The hereditary error. Adopting the perspective of the UN Convention: philosophical assumptions and pedagogical tools

Authors

  • Davide Petruzzelli University of Turin - Department of Philosophy and Educational Sciences

DOI:

https://doi.org/10.7346/sipes-02-2025-12

Abstract

This work is intended as an educational aid to fully understand the innovative and radical alternative proposed by the UN Convention on the Rights of Persons with Disabilities compared to traditional models (see Curto, Marchisio 2020, Griffo 2015). In particular, it aims to demonstrate how the misunderstandings and failure to apply the Convention are based on a ‘hereditary error’ inherent in Western tradition, common sense, and science, which Friedrich Nietzsche had already identified in one aphorism of Human, All Too Human (Nietzsche 1879). The error that continues to be made is to consider phenomenal reality as an objective ‘aeterna veritas’ on which to base and found practices, rather than considering it as a contingent product of situated practices (Sini 2014). The difference between the two approaches is decisive both in theory and in the development of practices.

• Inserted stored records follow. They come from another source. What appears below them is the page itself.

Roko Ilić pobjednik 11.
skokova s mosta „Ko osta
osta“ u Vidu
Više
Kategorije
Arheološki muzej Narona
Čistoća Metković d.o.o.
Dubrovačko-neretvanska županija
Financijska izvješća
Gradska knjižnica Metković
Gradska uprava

This paper analyzes the two methodological alternatives and proposes one narrative device—metaphor of the house and the workers—conceived as pedagogical tool to clarify the difference between an ontological and positivist approach and a constructivist or genealogical approach.

The aim is to provide readers with new and additional tools for understanding a point in the UN Convention that is as fundamental as it is difficult to grasp due to its unconventional nature.